[Chart interpretation exercises]

_ _ _

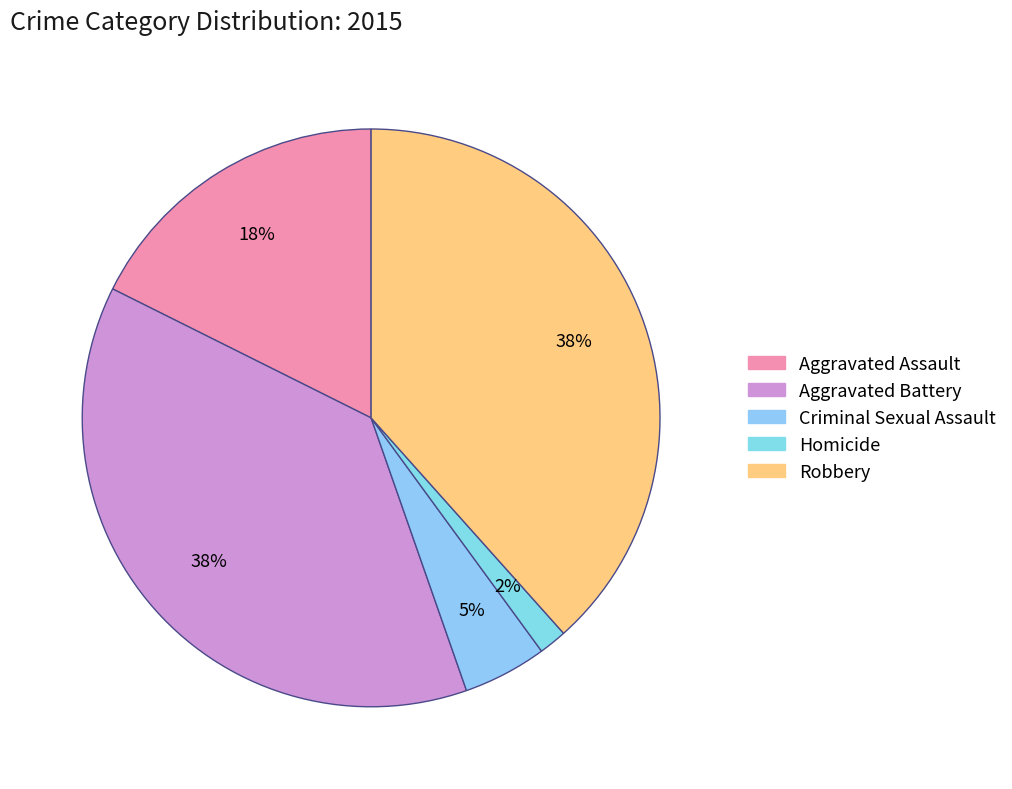

To the nearest percent, what percentage of the pie is Robbery?

38%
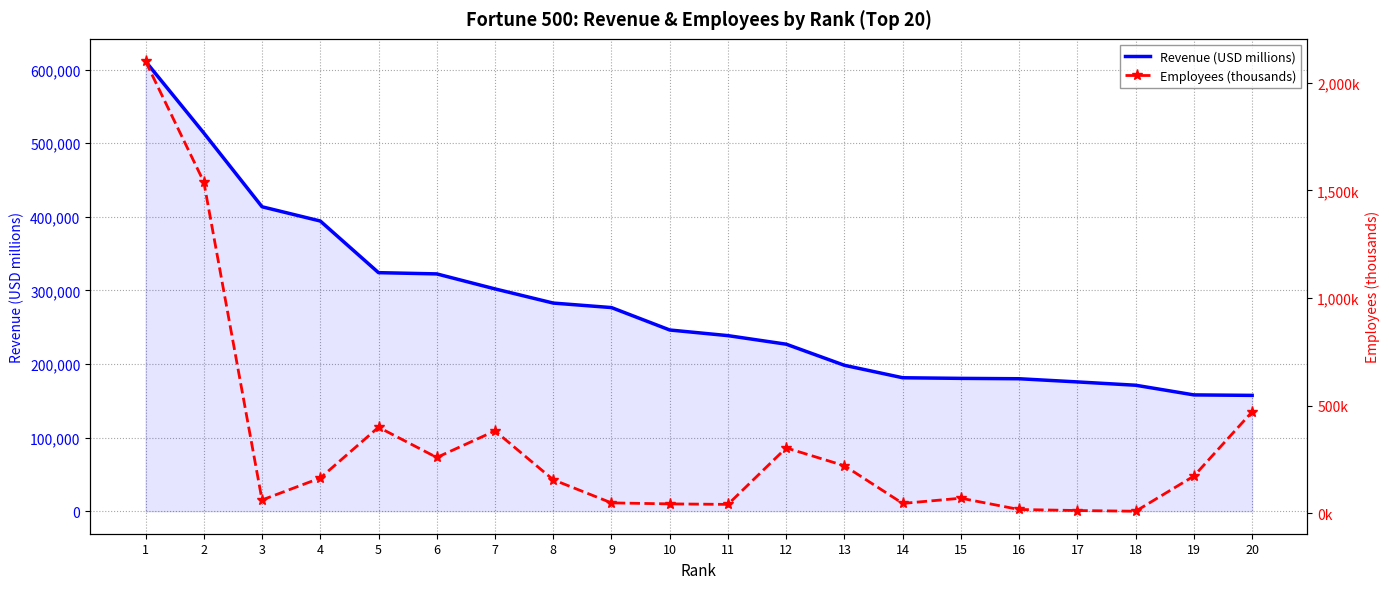

What is the spread (max minus min) of values at 18?

171179.3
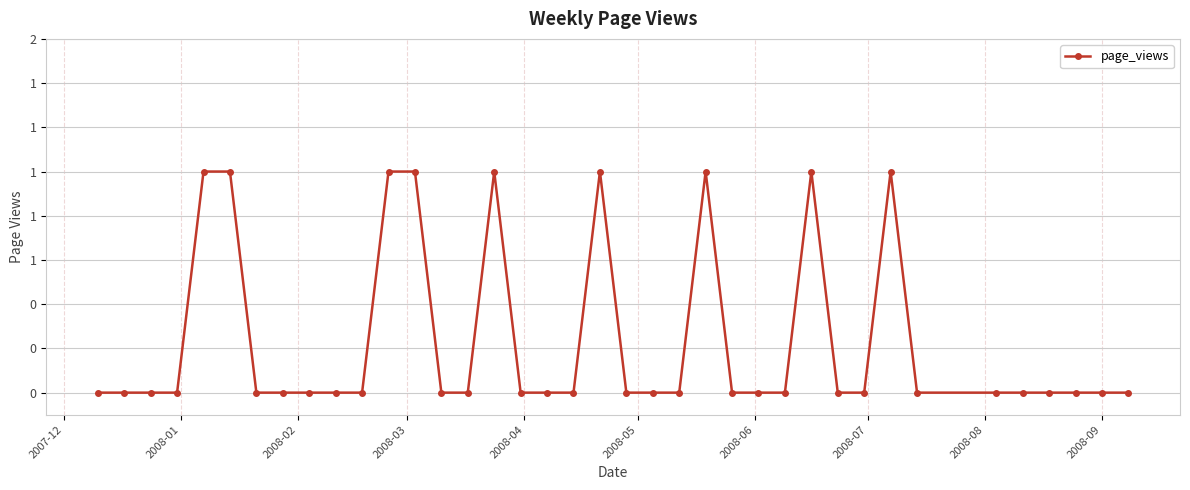

How many lines are shown in the chart?

1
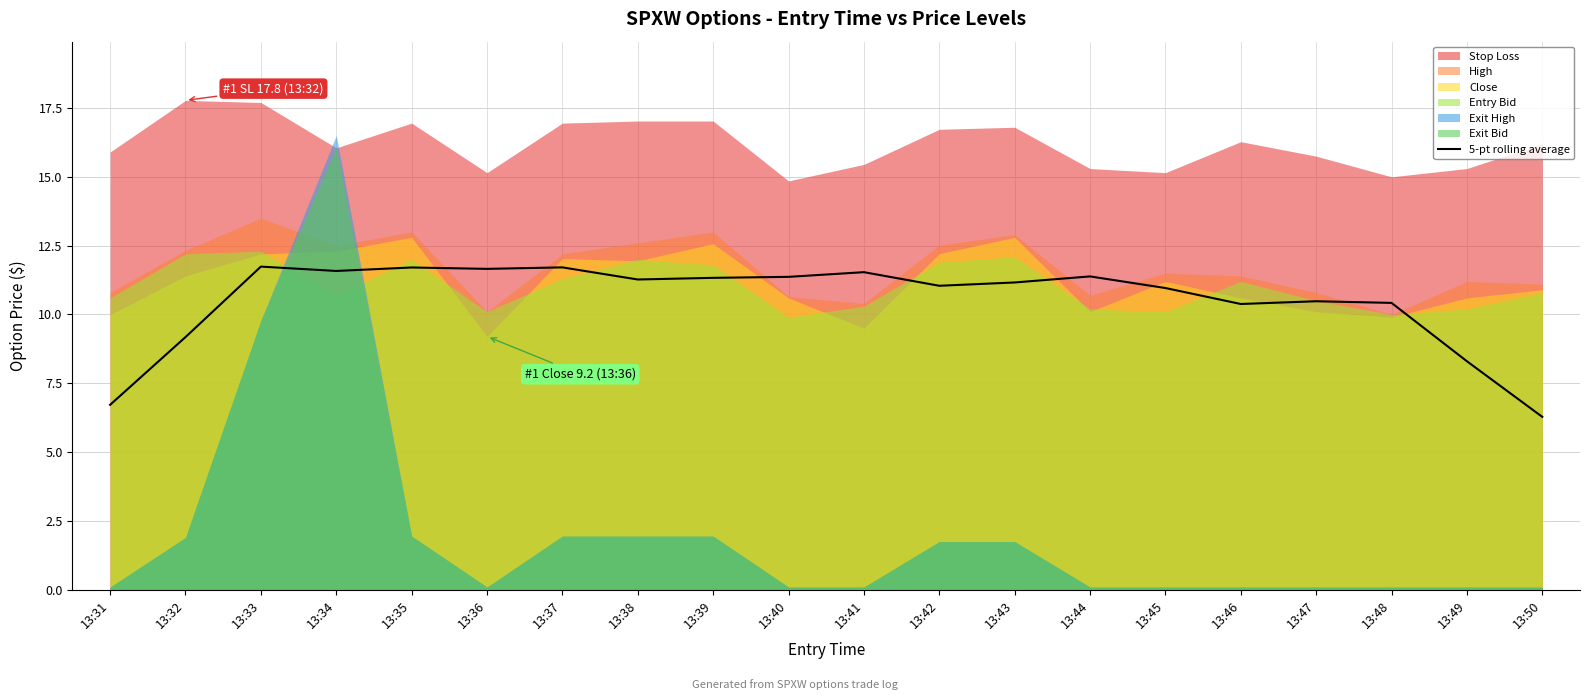

True or false: the data has more than 1 interior local peaks.

True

_ _ _

**Task brief:**
Reproduce every line of the records above word for word, leaving out the pictures.

**Reply to the exercise:**
To the nearest percent, what percentage of the pie is Robbery?

38%

What is the spread (max minus min) of values at 18?

171179.3

How many lines are shown in the chart?

1

True or false: the data has more than 1 interior local peaks.

True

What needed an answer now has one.